To date, many equations have been published for calculating body composition by anthropometry in the child and adolescent population, and their consistency is variable( Reference Marrodán, Pérez and Morales 37 ). The majority of formulas for estimating fat percentages in children under 18 years old were elaborated with regression techniques applied to samples from populations from a determined origin and age range, as in the current work. Some of these equations estimate relative adiposity from body density( Reference Brook 24 , Reference Durnin and Rahaman 25 , Reference Lohman, Slaughter and Boileau 38 , Reference Deurenberg, Pieters and Hautvast 39 ) while others do this directly by measuring various skinfolds( Reference Johnston, Leong and Checkland 40 – Reference Bray, DeLany and Volaufova 44 ). Other mathematical expressions obtain fat mass or fat-free mass using factors such as weight, height and triceps skinfold( Reference Johnston 45 , Reference Ellis 46 ). The formula proposed in the present investigation shows a clear advantage over all of these, since it uses only height and WC for %BF prediction. The two dimensions that make up the WtHR are considerably simpler than skinfold thickness, whose measurement requires more precise techniques and special equipment.
Study limitations
The strength of the present study is the gender balanced and large sample.

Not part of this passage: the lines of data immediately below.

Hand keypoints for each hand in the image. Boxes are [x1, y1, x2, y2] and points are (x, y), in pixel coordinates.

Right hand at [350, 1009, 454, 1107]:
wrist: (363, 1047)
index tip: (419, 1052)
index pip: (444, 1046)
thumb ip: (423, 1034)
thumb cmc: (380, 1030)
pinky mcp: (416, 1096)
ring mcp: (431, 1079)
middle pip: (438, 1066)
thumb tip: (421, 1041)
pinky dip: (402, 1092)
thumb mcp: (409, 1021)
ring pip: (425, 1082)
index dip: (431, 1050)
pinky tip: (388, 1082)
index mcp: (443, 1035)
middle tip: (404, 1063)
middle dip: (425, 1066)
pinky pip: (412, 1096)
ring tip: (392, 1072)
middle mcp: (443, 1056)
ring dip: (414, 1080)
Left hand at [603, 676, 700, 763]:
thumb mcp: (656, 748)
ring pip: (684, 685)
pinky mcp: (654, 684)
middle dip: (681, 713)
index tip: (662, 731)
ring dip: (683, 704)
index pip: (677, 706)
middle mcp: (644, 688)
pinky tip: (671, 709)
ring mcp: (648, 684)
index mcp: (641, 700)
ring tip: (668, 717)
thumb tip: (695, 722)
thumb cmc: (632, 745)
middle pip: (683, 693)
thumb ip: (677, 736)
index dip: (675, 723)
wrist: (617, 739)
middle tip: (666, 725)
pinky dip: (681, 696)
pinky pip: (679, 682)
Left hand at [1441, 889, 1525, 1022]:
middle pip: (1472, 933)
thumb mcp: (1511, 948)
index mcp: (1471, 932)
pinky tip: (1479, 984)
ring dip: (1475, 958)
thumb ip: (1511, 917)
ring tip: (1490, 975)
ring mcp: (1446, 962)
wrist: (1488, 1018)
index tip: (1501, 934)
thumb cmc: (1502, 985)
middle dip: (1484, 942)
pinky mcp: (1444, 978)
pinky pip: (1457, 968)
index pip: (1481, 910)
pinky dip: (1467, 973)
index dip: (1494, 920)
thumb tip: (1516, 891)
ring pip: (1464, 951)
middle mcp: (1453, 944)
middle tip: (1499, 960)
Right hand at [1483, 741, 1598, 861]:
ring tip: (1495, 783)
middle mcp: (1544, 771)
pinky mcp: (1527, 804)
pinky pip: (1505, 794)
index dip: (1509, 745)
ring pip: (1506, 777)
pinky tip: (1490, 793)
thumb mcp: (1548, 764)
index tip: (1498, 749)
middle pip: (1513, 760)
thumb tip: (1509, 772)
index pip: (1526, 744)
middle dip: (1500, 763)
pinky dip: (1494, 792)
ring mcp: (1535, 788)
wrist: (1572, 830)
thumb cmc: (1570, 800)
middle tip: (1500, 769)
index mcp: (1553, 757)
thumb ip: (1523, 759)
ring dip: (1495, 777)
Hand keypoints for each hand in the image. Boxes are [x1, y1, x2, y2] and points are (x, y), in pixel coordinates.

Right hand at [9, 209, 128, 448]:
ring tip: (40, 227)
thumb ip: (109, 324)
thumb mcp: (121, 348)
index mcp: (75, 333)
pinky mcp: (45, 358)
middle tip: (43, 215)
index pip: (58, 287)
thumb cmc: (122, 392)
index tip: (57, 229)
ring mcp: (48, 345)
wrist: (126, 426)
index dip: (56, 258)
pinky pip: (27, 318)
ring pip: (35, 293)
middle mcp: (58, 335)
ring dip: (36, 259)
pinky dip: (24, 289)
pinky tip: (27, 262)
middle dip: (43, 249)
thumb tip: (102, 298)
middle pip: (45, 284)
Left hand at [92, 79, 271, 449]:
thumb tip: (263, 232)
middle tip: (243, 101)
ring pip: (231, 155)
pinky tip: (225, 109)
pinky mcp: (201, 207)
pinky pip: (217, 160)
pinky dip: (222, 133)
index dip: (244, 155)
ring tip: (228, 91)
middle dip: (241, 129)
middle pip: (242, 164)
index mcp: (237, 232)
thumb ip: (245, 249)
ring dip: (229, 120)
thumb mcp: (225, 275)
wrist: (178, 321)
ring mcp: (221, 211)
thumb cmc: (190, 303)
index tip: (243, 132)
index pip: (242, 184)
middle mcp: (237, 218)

Furthermore, the anthropometry for estimating total and relative adiposity was proved a reliable technique as deduced from the low TEM. As indicated in the Methodology, the sample was taken in schools and colleges of the city of Madrid, so we do not have individuals from rural areas. Moreover, no information is available concerning the level of income to properly define socio-economic status. Also we do not have data on dietary and exercise habits, factors that modulate growth and levels of adiposity. This situation can limit the scope of the results, although the purpose of the study was not to analyse the association between environmental factors and anthropometry, but to determine the association between two types of anthropometric indicators to establish a predictive model. It should be noted that the design of the study is cross-sectional and the sample is homogeneous; therefore, the developed equations may not be generalizable to other ethnically diverse populations.
Conclusions
WtHR is effective for predicting fat percentage in 6- to 14-year-olds. The equations developed through regression analysis in order to estimate %BF from WtHR show high concordance with the Siri method and obtain comparable results. The use of the expressions obtained here can simplify the diagnosis of obesity in the paediatric age group.
Acknowledgements
Sources of funding: The study was supported by Ministry of Education and Science of the Spanish Government (Project BOS/GGL-2005-03752). Ethics: Ethical approval was not required. Conflicts of interest: The authors declare that they have no conflict of interest. Authors’ contributions: All authors were involved in study design, anthropometric measurements, statistical analysis and interpretation, and preparation of the paper.